Magdalena Carmen Frieda…

Bien que tumultueuse, marquée par maintes infidélités, un divorce et un deuxième mariage, la relation qu’entretiennent les époux Rivera est passionnelle, le couple partageant tant l’amour de l’art que des idéaux politiques. Frida Kahlo, encouragée par son amie la photographe Tina Modotti, a rejoint le Parti communiste mexicain en 1928 et entend mener une lutte contre les inégalités, tant de genre, dans un pays encore marqué par le patriarcat, que de classe. « Je veux faire partie de la révolution pour transformer le monde en un monde sans classes, où les classes oppressées vivent dans de meilleures conditions ». En 1937, le couple, de retour au Mexique, accueille à la Casa Azul le révolutionnaire russe Léon Trotski, qui a obtenu l’asile politique du président Lázaro Cárdenas del Río, et son épouse. Une liaison secrète se noue entre Frida Kahlo et le fondateur de la IVe Internationale, à l’issue de laquelle elle offre à son amant un émouvant Autoportrait dédié à Léon Trotsky. Résolument indépendante, Frida Kahlo refuse d’intégrer le groupe des Surréalistes lorsqu’André Breton, en visite en Mexique, l’enjoint à rejoindre l’aventure. « On pensait que j’étais surréaliste, mais ce n’était pas le cas. Je n’ai jamais peint mes rêves.

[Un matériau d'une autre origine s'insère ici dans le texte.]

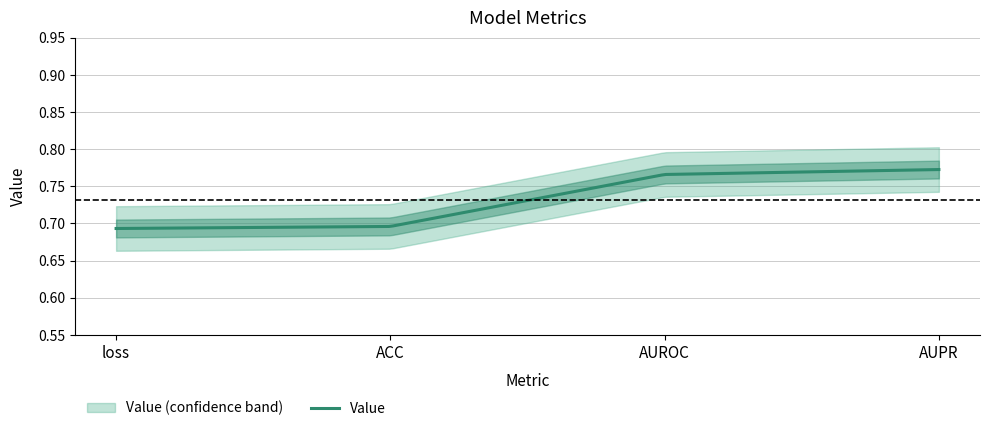

List the labels in order of value, smallest first.

loss, ACC, AUROC, AUPR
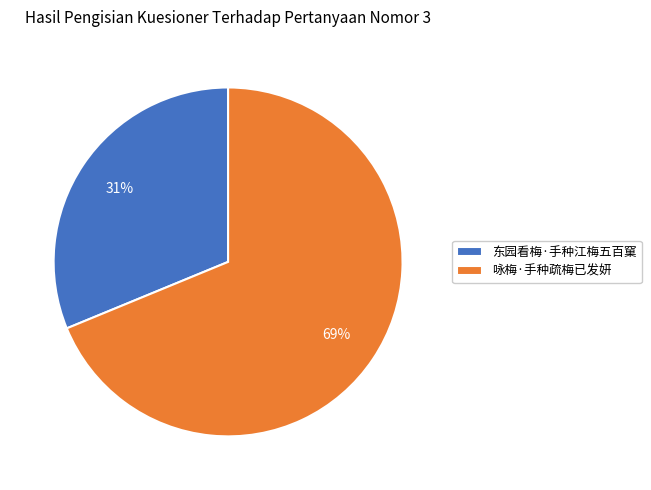

What is the ratio of the value at 咏梅·手种疏梅已发妍 to the value at 东园看梅·手种江梅五百窠?

2.2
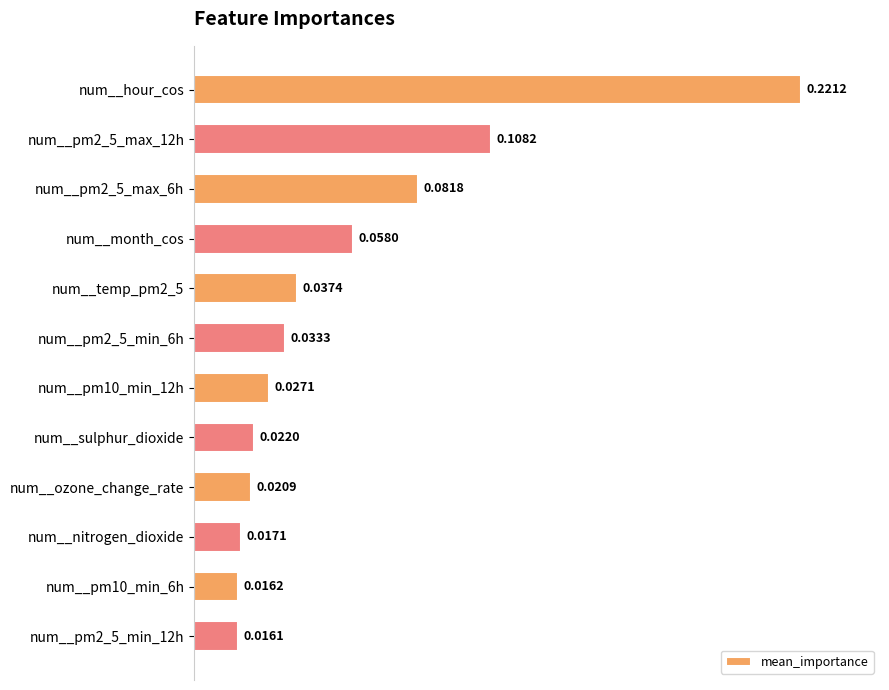

What is the sum of all values?

0.7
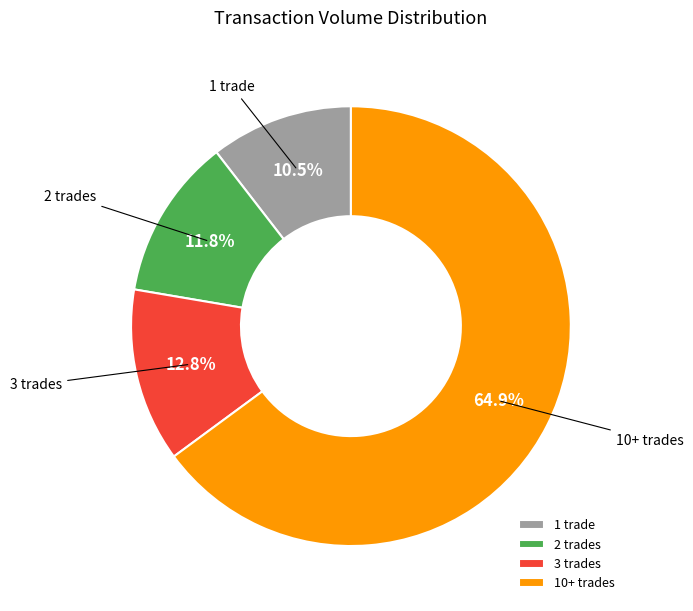

Count the number of slices in the pie.

4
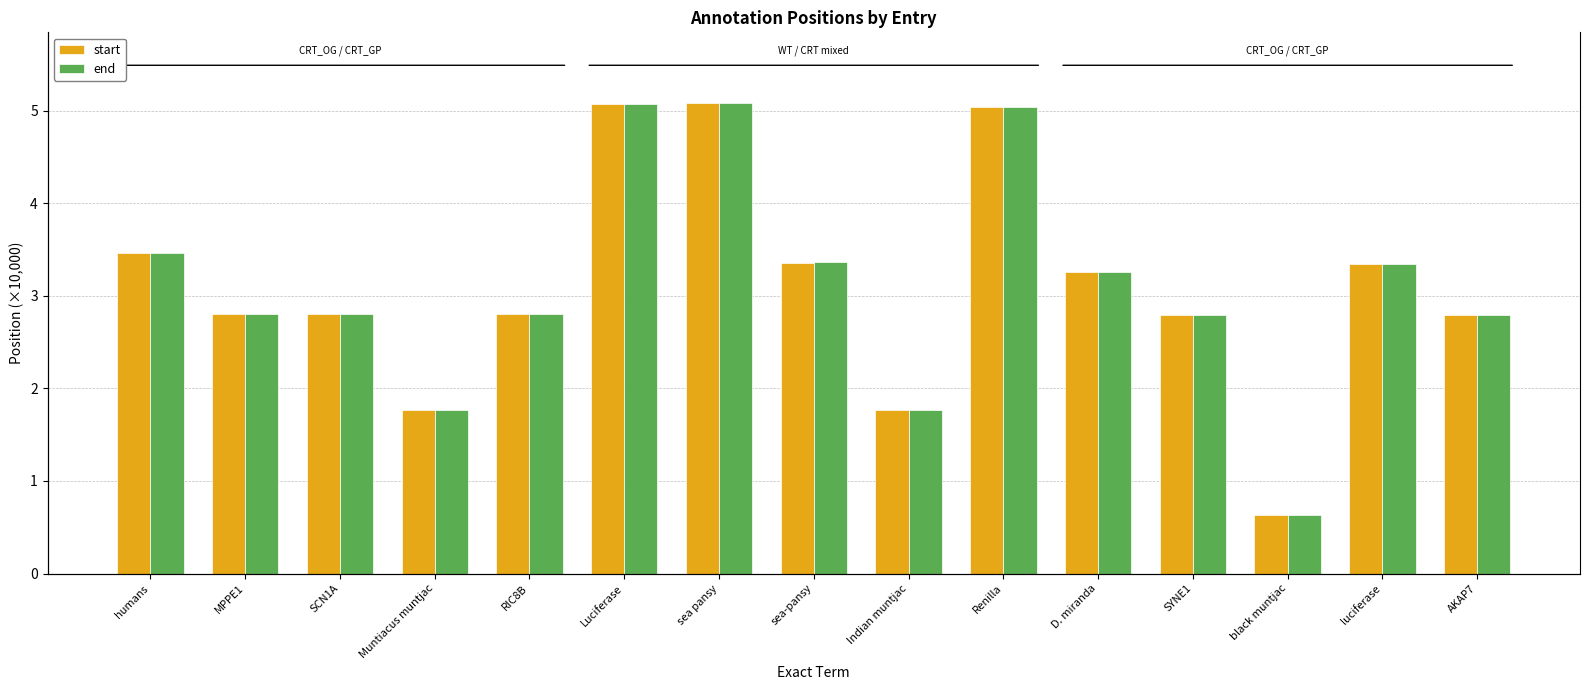

Reading right to left, list all the values displayed in this chart.

start: AKAP7=27879	luciferase=33476	black muntjac=6287	SYNE1=27924	D. miranda=32533	Renilla=50386	Indian muntjac=17656	sea-pansy=33593	sea pansy=50820	Luciferase=50717	RIC8B=28033	Muntiacus muntjac=17672	SCN1A=28047	MPPE1=28061	humans=34642
end: AKAP7=27884	luciferase=33486	black muntjac=6300	SYNE1=27929	D. miranda=32543	Renilla=50393	Indian muntjac=17670	sea-pansy=33602	sea pansy=50829	Luciferase=50727	RIC8B=28038	Muntiacus muntjac=17699	SCN1A=28052	MPPE1=28066	humans=34648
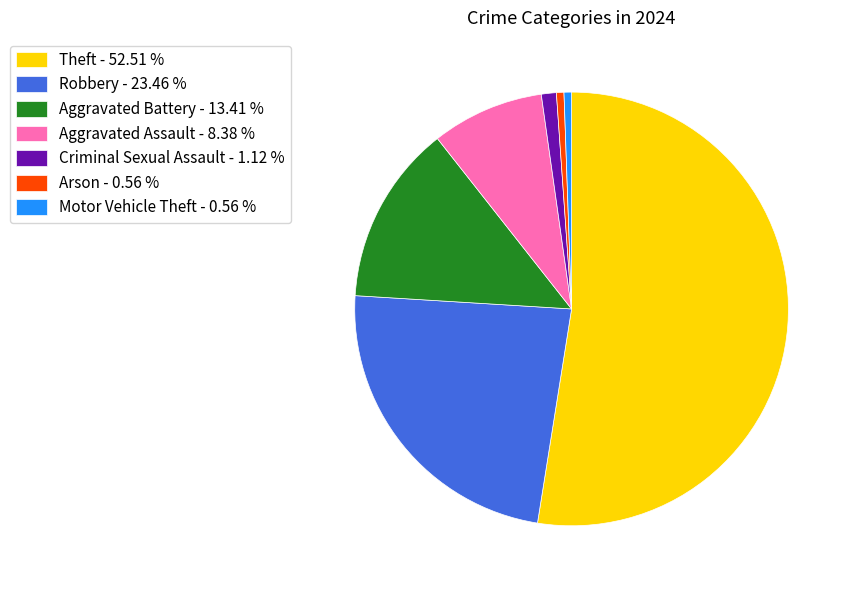

Which has a higher value, Arson - 0.56 % or Aggravated Assault - 8.38 %?

Aggravated Assault - 8.38 %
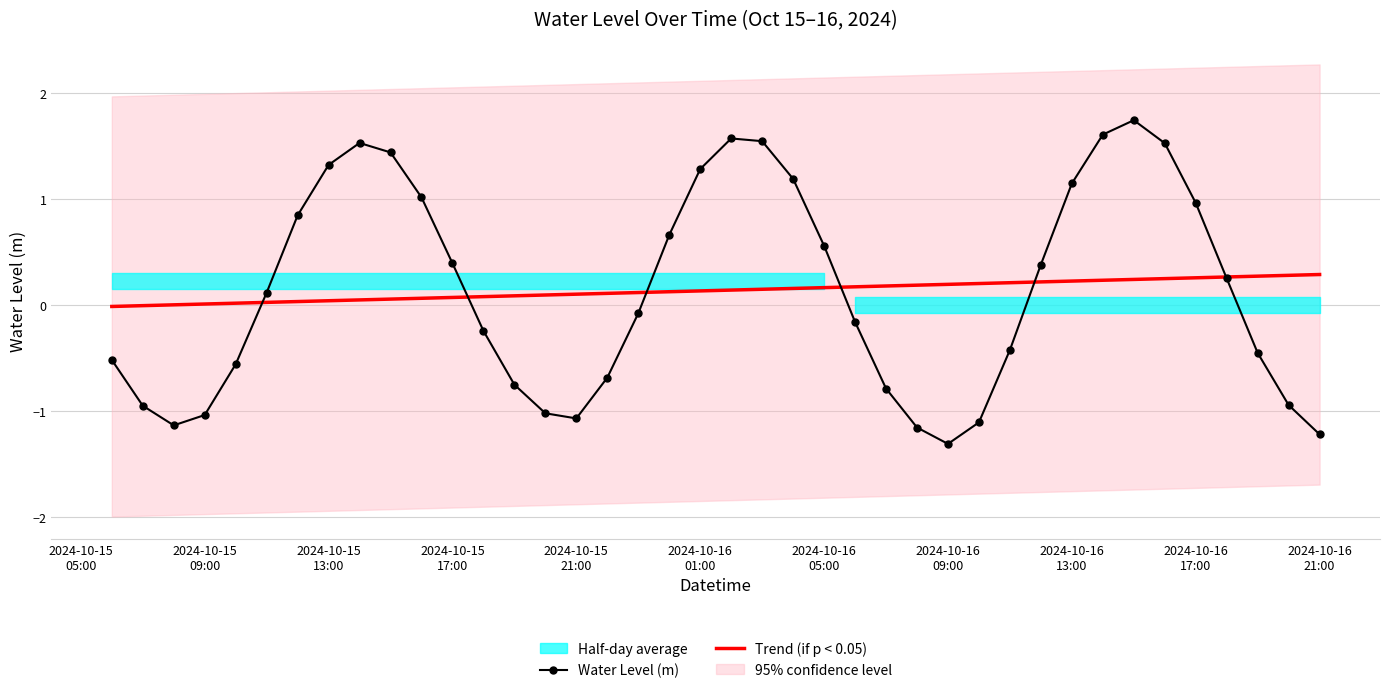

Is it true that Trend (if p < 0.05) equals 0.1 at 2024-10-16
21:00?

False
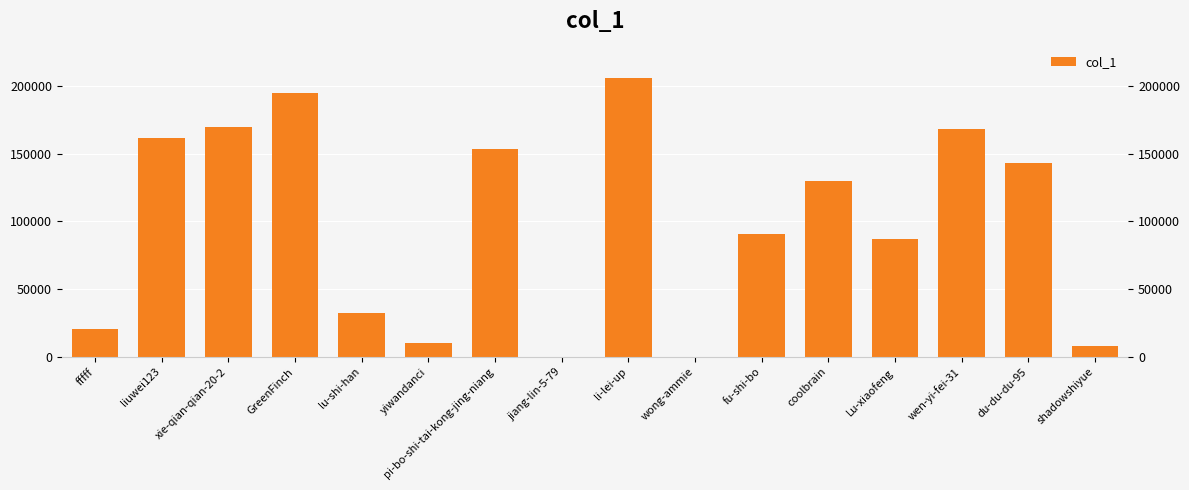

What is the difference between the second highest and second lowest values?

194327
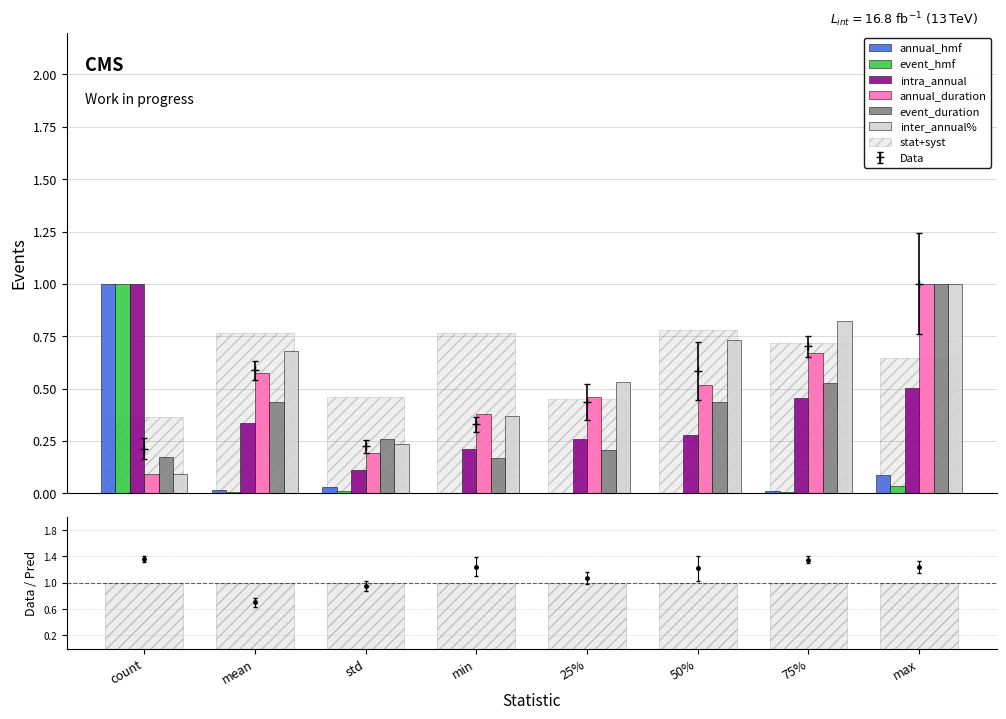

How many bars are there in total?

48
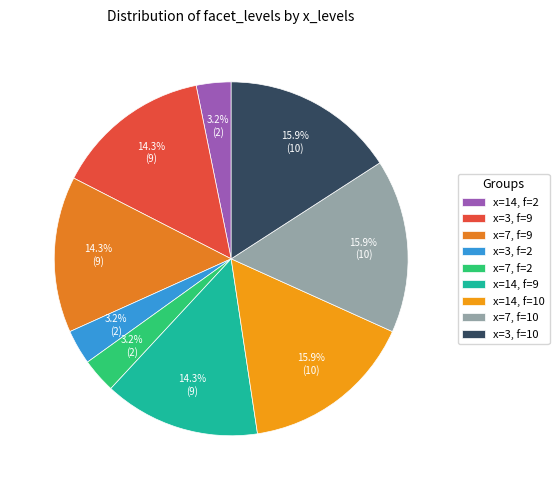

Count the number of slices in the pie.

9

J’ai peint ma réalité ». De passage à Paris, invitée pour des expositions, l’artiste ne dissimule pas son dégoût à l’égard des intellectuels parisiens qui « lui donnent envie de vomir », à l’exception de Marcel Duchamp – « le seul de tous ces pourris qui est un vrai mec ». Cet esprit transgressif et détonnant séduit, participant à façonner l’identité si singulière de cette icône moderne et inspirant à André Breton une comparaison délicieusement évocatrice : « L’art de Frida Kahlo est comme un ruban autour d’une bombe », un ruban qu’elle s’évertua, sa vie durant, à maintenir délicatement noué et coloré.

Au-delà des apparences

Loin des clichés qui entourent sa personnalité, l’exposition « Frida Kahlo, au-delà des apparences » propose aux visiteurs d’entrer dans l’intimité de l’artiste, et de comprendre comment elle s’est construite une identité à travers la manière de se présenter et de se représenter. Pour la première fois en France et en étroite collaboration avec le Museo Frida Kahlo, l’exposition rassemble plus de 200 objets provenant de la Casa Azul : vêtements, correspondances, accessoires, cosmétiques, médicaments, prothèses médicales… Ces effets personnels ont été mis sous scellés au décès de l’artiste, en 1954, par son mari le peintre muraliste mexicain Diego Rivera, et ont été redécouverts cinquante ans plus tard, en 2004. Cette précieuse collection – comprenant des robes traditionnelles Tehuana, des colliers précolombiens que Frida collectionnait, des exemplaires de corsets et de prothèses peints à la main… – est présentée, avec des films et photographies de l’artiste, pour constituer un récit visuel de sa vie hors-normes. Dans un parcours à la fois biographique et thématique, l’exposition retrace la manière dont l’artiste a façonné, tel un manifeste, son image nourrie par son héritage culturel et par son expérience du genre et du handicap.